サイエンスライターと正しい作文術は殲滅だ

 
 そのサイエンスライターは次のように依頼してきた。
 
 ダーウィン進化論はもう終わりなんですよ。ですから恐竜のダーウィンが雪の中に倒れていて、その周囲を次世代の進化論たち。例えば今西進化論や断続平衡説や獲得形質の可能性とか、そういう哺乳類たちが歩き回っている絵を描いてほしいんです。
 
 ∧∧
(‥ )結果的にそんな絵を
\‐  描くことはなかったけど
    描いていたらあなたの
    黒歴史になっていた
    でしょうな
 
  (‥ )まあね
 
 しかしそれより面食らってしまったのは、なぜそのサイエンスライターがこんな勘違いをしてしまったのか? ということであった。
 
 確かに科学好きな人間はしばしばトンデモになるものだ。
 
 科学好きな人間は中途半端に科学を知っている。だから知らない素人よりも、知っているプロよりも、科学好きな人間は馬鹿理論に引っかかりやすい。
 
 事実、素人は今西進化論も断続平衡説も知らない。
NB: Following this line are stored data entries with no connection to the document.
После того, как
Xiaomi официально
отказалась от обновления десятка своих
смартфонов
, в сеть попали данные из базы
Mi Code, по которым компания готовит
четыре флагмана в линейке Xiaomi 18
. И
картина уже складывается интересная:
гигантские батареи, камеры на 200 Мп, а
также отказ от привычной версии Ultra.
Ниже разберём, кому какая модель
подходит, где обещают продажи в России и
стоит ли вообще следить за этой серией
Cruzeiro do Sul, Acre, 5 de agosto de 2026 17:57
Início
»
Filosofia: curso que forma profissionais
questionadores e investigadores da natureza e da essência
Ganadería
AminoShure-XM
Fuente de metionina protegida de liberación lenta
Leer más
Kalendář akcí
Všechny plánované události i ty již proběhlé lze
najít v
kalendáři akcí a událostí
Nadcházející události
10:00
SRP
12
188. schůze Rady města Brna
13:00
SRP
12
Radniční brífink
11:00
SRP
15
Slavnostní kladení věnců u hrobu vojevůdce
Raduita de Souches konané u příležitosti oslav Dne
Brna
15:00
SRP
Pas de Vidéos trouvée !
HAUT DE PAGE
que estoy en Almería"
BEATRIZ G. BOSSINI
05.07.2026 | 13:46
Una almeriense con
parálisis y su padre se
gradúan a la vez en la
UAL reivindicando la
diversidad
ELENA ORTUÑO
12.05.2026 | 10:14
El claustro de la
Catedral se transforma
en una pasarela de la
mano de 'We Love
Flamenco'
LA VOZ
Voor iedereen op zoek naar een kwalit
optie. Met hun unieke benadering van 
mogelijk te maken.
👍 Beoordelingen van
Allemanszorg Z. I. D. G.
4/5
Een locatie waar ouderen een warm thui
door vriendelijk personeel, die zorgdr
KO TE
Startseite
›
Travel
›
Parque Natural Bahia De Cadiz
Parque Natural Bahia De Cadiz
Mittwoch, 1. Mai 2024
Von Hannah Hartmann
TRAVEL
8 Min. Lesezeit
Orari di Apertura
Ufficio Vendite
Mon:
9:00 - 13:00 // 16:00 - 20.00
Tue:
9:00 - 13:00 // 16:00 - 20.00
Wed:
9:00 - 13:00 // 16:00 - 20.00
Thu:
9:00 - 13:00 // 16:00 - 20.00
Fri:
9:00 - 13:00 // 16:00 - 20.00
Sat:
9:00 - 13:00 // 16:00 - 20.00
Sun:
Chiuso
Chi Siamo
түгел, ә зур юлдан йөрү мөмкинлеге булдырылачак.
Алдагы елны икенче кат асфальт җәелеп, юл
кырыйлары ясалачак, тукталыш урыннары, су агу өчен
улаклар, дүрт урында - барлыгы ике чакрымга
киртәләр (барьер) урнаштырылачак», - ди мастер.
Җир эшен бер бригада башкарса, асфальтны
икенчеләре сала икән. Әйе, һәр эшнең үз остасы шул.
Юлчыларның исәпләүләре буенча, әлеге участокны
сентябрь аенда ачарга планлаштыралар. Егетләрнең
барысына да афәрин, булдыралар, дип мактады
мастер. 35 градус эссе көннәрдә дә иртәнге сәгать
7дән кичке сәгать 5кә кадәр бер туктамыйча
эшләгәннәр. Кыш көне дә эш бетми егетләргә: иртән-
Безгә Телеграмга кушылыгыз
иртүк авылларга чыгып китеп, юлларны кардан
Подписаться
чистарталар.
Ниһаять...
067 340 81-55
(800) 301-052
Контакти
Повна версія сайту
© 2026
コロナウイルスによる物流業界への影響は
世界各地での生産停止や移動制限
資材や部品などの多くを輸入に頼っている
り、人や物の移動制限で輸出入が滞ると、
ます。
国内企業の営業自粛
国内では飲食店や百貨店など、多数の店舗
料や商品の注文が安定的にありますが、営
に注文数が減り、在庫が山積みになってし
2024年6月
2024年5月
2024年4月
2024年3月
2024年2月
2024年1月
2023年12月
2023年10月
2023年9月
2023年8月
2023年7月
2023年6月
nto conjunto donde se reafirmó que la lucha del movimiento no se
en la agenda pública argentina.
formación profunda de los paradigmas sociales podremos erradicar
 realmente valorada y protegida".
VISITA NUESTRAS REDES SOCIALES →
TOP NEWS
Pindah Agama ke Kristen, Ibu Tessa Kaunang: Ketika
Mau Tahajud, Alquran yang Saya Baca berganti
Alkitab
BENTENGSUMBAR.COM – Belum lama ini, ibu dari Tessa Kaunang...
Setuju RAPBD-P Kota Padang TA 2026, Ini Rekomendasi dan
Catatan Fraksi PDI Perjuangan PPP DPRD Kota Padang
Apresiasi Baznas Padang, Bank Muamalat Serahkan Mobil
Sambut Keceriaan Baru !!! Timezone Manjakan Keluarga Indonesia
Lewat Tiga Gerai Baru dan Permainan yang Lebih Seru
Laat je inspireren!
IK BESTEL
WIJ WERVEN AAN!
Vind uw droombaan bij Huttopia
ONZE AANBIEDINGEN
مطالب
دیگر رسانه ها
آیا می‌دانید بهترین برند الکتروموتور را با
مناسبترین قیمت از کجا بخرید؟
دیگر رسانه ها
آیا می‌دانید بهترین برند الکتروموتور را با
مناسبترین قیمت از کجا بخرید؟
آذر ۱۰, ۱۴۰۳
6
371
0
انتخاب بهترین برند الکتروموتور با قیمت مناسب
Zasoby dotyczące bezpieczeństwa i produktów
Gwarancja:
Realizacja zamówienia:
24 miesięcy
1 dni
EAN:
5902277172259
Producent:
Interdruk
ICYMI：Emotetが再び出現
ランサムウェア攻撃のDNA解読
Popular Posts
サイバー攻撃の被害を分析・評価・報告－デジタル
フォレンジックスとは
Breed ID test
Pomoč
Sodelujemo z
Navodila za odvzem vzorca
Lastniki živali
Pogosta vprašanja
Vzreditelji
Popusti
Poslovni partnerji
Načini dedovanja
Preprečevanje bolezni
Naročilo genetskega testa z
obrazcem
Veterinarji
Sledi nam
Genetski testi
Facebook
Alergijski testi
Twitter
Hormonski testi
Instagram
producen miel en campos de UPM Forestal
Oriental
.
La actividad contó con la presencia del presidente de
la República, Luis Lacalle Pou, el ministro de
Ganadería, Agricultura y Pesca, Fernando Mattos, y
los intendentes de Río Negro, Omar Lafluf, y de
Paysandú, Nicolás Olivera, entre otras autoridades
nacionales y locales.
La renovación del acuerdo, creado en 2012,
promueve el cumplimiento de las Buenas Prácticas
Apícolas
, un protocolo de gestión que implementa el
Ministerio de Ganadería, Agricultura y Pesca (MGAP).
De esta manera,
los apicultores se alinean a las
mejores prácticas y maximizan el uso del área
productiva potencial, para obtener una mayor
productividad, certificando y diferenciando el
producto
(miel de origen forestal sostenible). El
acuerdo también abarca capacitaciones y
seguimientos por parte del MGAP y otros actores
プロはどっちも知っているが、どっちも駄目だということをちゃんと知っている。
 
 ∧∧
( ‥)科学好きな人たちだけが
    余計なことを知っていて
    しかもそれが間違いだと
    気づかないのである
 
  ( ‥)科学好きな人間こそが
    ‐/ 科学の敵なのだ
 
 先のサイエンスライターもどういうわけか、正しい答えにたどり着けないのだ。
 
 なぜか? 
 
 ∧∧
( ‥)理由は単純で
    答えを先に知っていたから
    なのである
 
  (‥ )彼はダーウィン進化論が
      間違っているに違いない
      という答えを
      先に知っていたのだ
 
 もちろん、答えを知っているからといって、その答えが正解とは限らない。事実、そのサイエンスライターはダーウィン進化論が間違っていると知っていたはいたが、その答えそれ自体が間違っているということは知らなかった。
 
 ∧∧
(‥ )でも答えを知っていると
\‐  思っているから
    あらかじめ自分の内部で
    用意していた答えに
    合うような資料しか
    読まなかったのである
 
  (‥ )彼は作文の仕方を良く
     分かっていたよ
     伝えたいことをしぼり
     情報を整理し
     構成を決め
     導入、本文、結論を書いた
     彼の本は分かりやすいと
     科学好きの間では評判でな
 
 問題があるとしたら、彼の伝えたい結論は間違ったものであり、間違った結論に沿った資料を集め、導入、本文、結論を書いた、という点にあった。
 
 つまり徹頭徹尾、最初から最後まで何一つとして正しくないのだ。
 
 しかし作文の仕方としては正しい書き方だし、論理的で理路整然とした内容だったのである。何一つとして正しくないにも関わらずそうなのだ。
 
 ∧∧
( ‥)だからあなたは作文方法とか
    作文方法を把握したから
    これで問題無しだ! と
    安堵する人たちを
    まったく信用しないのである
 
  (‥ )それとな
      サイエンスライターと
      科学が好きな人間は
      信用せん
 
 この世界のサイエンスライターと科学好きな人間たち。彼らをこの地上から殲滅しなければならぬ。正しい作文をする人間もだ。こんな連中はいらん。